Importantly, from a day-to-day perspective, the ATS will operate by way of grant rather than by way of a duty credit. This will have an important cash flow impact for those involved in the industry and place a premium in ensuring that applications for funding are made in advance and totally comply with the Government’s requirements.
Green Car Innovation Fund
The Green Car Innovation Fund (GCIF) has the following elements.
• It provides for A$1.3 billion over 10 years to vehicle producers, component makers and researchers.
• It will be allocated through a competitive selection process.
• Again, the focus is on research and development and commercialising technologies to reduce fuel consumption, emissions and weight.
• As a general proposition, $1 will be made available for every $3 contributed by industry but that percentage can vary.
• There will be a limit of funding made available to each recipient but enough will be made available to individual recipients to facilitate major projects.
• All parties and industry are eligible including those of the supply chain and those undertaking research and development (including international parties) as long as the work is done in Australia.
Again, the assistance is provided by way of grants.
The Automotive Industry Structural Adjustment Program
The Automotive Industry Structural Adjustment Program (AISAP) has the following elements.
• It recognises the need to consolidate the supply chain and that this may cause job losses.
• The AISAP provides A$116.3 million to facilitate adjustment in two ways.
• First, it will help with legal, relocation and merger costs.
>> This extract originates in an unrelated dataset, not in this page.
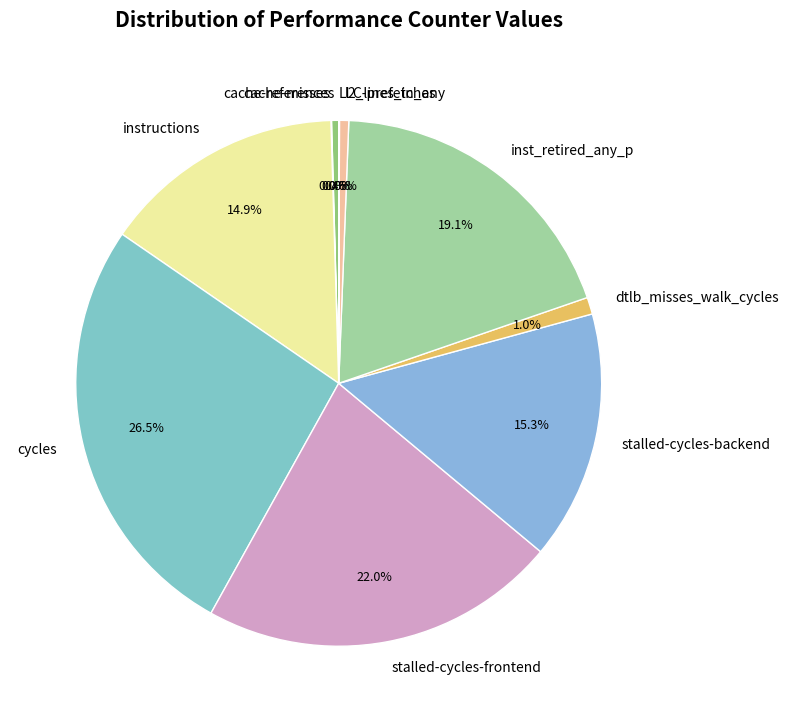

To the nearest percent, what is the average slice percentage?

10%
The Plan says it is not intended to “prop up” business but only to support legitimate deals which “make the industry stronger”. It will not cover all costs and it will be allocated at the discretion of the minister.
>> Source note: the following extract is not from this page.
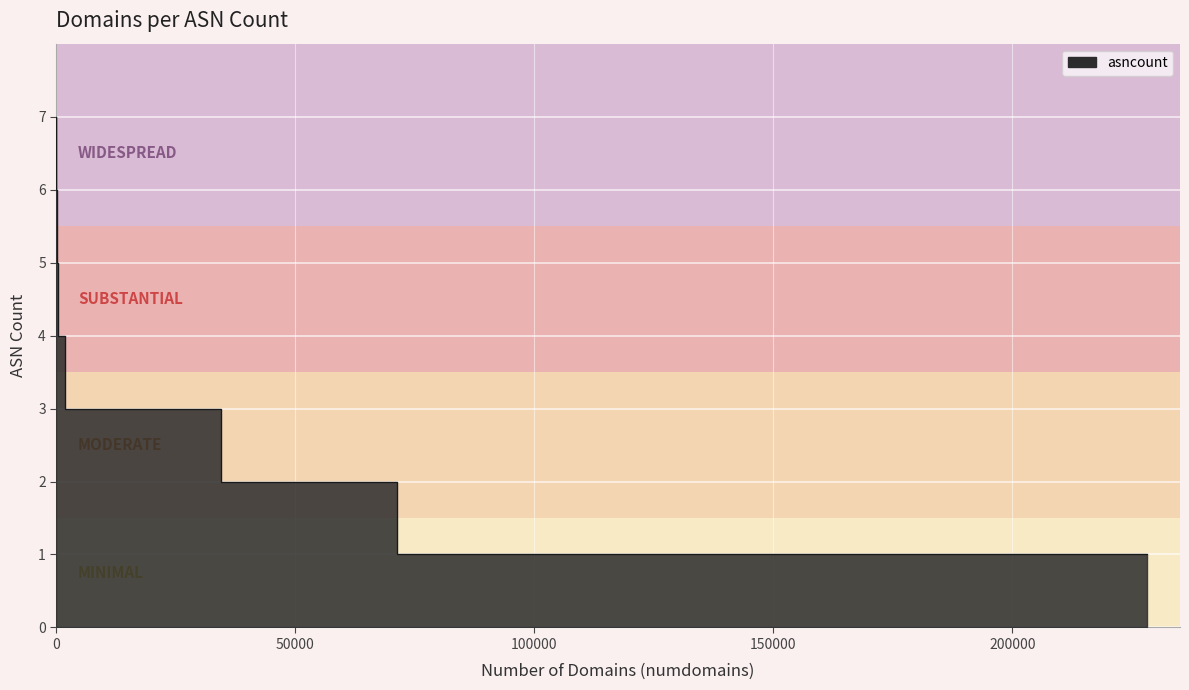

True or false: the data has more than 2 interior local peaks.

False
• Secondly, the AISAP will provide labour market adjustment support. This will assist those to secure employment who have been required to leave employment and provide training for those who are displaced.
Automotive Supply Chain Development Program
This builds on other initiatives and provides A$20 million over four years to strengthen capabilities of those in the automotive supply chain.
Automotive Industry Innovation Council
This new Council will comprise representatives of the Federal Government, the Victorian and South Australian Governments, vehicle producers, component makers, unions and researchers.
The Automotive Market Access Program
This will provide funds to enable a “champion” to promote the automotive industry in China, India, Korea and the USA.
LPG Vehicle Enhancement Scheme
This has immediate impact and raises the available rebate from A$1000 to A$2000 for those purchasing LPG vehicles.
Conclusion — more work to be done
While the Plan presents a significant additional investment by government, by no means will it provide the perfect answer to industry. Further, industry will need to be extremely careful to ensure that it understands the detail of the Plan (when that detail is released) to ensure that its projects are consistent with the policies behind the Plan and accommodates all the necessary procedural requirements. The transition from the ACIS scheme to the new ATS will need to be properly timed and costed given that there will no longer be duty credits available through ACIS and that funding will only be provided by grants. This will have a potential cash flow impact on those importing goods to assist with their automotive industry activities.
We will provide more details as they become available.